Imagine a sine wave that you're sampling at exactly 2x frequency.
a) You might sample the signal exactly on the peaks/troughs in which case you'll be fine.
b) OTOH you might sample it exactly on the zero-crossing points, in which case you'll see nothing at all.
You can also get every possible value in between (a) and (b), it's just dumb luck.
If you sample at 99.99999% of Nyquist you'll drift slowly between (a) and (b) and see the amplitude varying on screen ("AM effect").
2.5x Nyquist is the minimum to avoid this AM effect.

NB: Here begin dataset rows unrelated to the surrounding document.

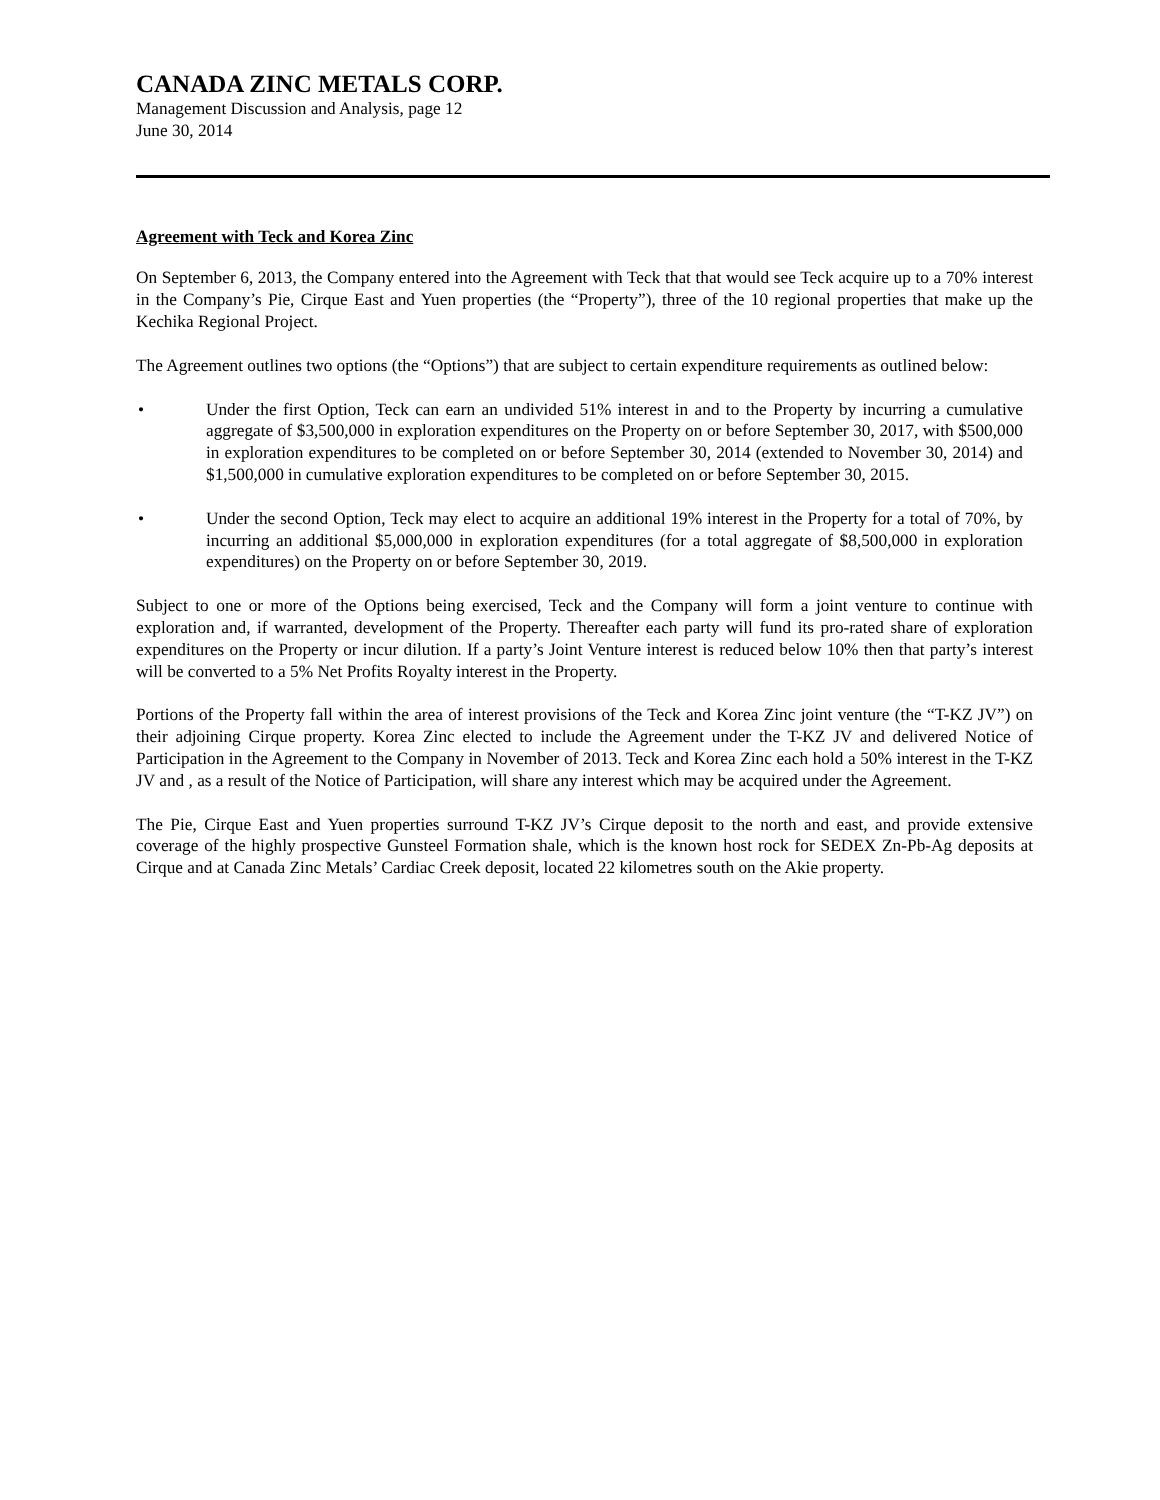CANADA ZINC METALS CORP.
Management Discussion and Analysis, page 12
June 30, 2014
Agreement with Teck and Korea Zinc
On September 6, 2013, the Company entered into the Agreement with Teck that that would see Teck acquire up to a 70% interest in the Company’s Pie, Cirque East and Yuen properties (the “Property”), three of the 10 regional properties that make up the Kechika Regional Project.
The Agreement outlines two options (the “Options”) that are subject to certain expenditure requirements as outlined below:
• Under the first Option, Teck can earn an undivided 51% interest in and to the Property by incurring a cumulative aggregate of $3,500,000 in exploration expenditures on the Property on or before September 30, 2017, with $500,000 in exploration expenditures to be completed on or before September 30, 2014 (extended to November 30, 2014) and $1,500,000 in cumulative exploration expenditures to be completed on or before September 30, 2015.
• Under the second Option, Teck may elect to acquire an additional 19% interest in the Property for a total of 70%, by incurring an additional $5,000,000 in exploration expenditures (for a total aggregate of $8,500,000 in exploration expenditures) on the Property on or before September 30, 2019.
Subject to one or more of the Options being exercised, Teck and the Company will form a joint venture to continue with exploration and, if warranted, development of the Property. Thereafter each party will fund its pro-rated share of exploration expenditures on the Property or incur dilution. If a party’s Joint Venture interest is reduced below 10% then that party’s interest will be converted to a 5% Net Profits Royalty interest in the Property.
Portions of the Property fall within the area of interest provisions of the Teck and Korea Zinc joint venture (the “T-KZ JV”) on their adjoining Cirque property. Korea Zinc elected to include the Agreement under the T-KZ JV and delivered Notice of Participation in the Agreement to the Company in November of 2013. Teck and Korea Zinc each hold a 50% interest in the T-KZ JV and , as a result of the Notice of Participation, will share any interest which may be acquired under the Agreement.
The Pie, Cirque East and Yuen properties surround T-KZ JV’s Cirque deposit to the north and east, and provide extensive coverage of the highly prospective Gunsteel Formation shale, which is the known host rock for SEDEX Zn-Pb-Ag deposits at Cirque and at Canada Zinc Metals’ Cardiac Creek deposit, located 22 kilometres south on the Akie property.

The familiar version of the sampling theorem as published by Shannon is his seminal 1948 and 1949 papers assumes a function f that "contains no frequencies higher than W cps". At first sight this might seem to include your counter-example (sine at frequency W), however Shannon is writing for engineers, not mathematicians, so he glosses over some details. The proof has an implicit assumption that f is square-integrable which in fact excludes signals containing
any pure sines. Note that there are ways to generalize this using more advanced mathematical machinery but you may or may not be content to just claim that there are no pure sines in the real world anyway.
On the practical side, it is also important to realize that the sampling theorem is inherently infinite time. It assumes that you have sampled the signal for an infinite duration. If you take a finite portion of a band-limited signal you are effectively applying a window function and thereby broadening the spectrum beyond its original bandwidth.¹ Together with any sampling jitter this will give you a hard limit that is higher than 2x but probably not by much.
More importantly, the sampling theorem also assumes you are using
all the samples for reconstruction all the time but you probably aren't because a) it would use a lot of processing power and b) it doesn't work for real-time applications (the ideal sinc-filter is non-causal and has infinite delay). Depending on the number of taps you use, frequencies close to the Nyquist limit will still alias close to DC. This is what you observe. However, this is a trade-off and the limit of 2.5x is an arbitrary choice of the implementation you are using. You can get a lot closer to 2x if you use more than a couple of samples for interpolation.
¹ It will technically no longer be band-limited at all (you cannot have a signal that is both time- and band-limited). But let's ignore that here, as long as it drops below our noise floor, we don't really care.